Experimente =
Reescreva todo o trecho da notícia sobre a ação da FIESC que vai de "Na manhã desta" até "o caos social.", trocando "Ministério Público" por "MPSC".

Trecho do texto =
• Aderbal Machado

Fiesc entra na Justiça contra recomendação do MPSC de um lockdown longo e contínuo em SC


Na manhã desta quinta-feira (11), a Federação das Indústrias de Santa Catarina (FIESC) entrou na Justiça com pedido para ingressar na qualidade de “terceiro interessado” na ação em que o Ministério Público pede o aumento das medidas restritivas à atividade econômica. Na ação, a FIESC defende a manutenção das regras atualmente em curso, determinadas em decreto do governo do estado. A Federação destaca a essencialidade do funcionamento da atividade industrial para o combate sustentável da pandemia e que o colapso da saúde, associado a um aumento das restrições, provocará o caos social.

[Registros de movimento bidimensional]
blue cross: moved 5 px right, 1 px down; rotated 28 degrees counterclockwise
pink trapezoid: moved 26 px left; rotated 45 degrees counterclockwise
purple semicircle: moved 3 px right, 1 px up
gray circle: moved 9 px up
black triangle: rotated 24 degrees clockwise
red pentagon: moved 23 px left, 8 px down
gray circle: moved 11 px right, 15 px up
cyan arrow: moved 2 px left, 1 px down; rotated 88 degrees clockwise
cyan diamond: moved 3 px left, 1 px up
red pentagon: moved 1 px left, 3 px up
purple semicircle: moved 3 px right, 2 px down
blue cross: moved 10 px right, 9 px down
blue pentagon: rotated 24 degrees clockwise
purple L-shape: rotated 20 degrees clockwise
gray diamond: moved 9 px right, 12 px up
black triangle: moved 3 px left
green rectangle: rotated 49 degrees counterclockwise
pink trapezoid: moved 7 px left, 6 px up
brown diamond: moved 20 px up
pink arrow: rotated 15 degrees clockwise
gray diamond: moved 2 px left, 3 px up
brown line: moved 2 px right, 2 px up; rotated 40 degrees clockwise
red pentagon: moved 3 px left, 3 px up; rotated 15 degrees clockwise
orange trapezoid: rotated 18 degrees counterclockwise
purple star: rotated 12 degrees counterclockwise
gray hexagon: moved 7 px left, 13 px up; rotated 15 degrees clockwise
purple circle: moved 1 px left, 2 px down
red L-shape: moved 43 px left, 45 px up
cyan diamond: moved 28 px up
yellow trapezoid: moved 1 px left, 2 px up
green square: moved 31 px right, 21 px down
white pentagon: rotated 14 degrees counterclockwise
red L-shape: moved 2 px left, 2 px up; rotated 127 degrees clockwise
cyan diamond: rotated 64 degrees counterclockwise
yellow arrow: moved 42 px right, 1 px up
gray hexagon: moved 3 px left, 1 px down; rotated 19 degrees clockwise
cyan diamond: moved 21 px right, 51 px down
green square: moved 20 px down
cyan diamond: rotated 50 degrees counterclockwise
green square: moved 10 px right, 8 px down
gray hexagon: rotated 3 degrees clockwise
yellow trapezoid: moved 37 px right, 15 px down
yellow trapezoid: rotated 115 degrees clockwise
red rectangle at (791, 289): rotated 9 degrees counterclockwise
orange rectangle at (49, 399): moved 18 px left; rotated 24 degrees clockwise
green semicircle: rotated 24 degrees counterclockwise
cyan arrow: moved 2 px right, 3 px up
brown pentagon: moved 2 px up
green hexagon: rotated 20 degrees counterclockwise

Resposta do exercício =
Na manhã desta quinta-feira (11), a Federação das Indústrias de Santa Catarina (FIESC) entrou na Justiça com pedido para ingressar na qualidade de “terceiro interessado” na ação em que o MPSC pede o aumento das medidas restritivas à atividade econômica. Na ação, a FIESC defende a manutenção das regras atualmente em curso, determinadas em decreto do governo do estado. A Federação destaca a essencialidade do funcionamento da atividade industrial para o combate sustentável da pandemia e que o colapso da saúde, associado a um aumento das restrições, provocará o caos social.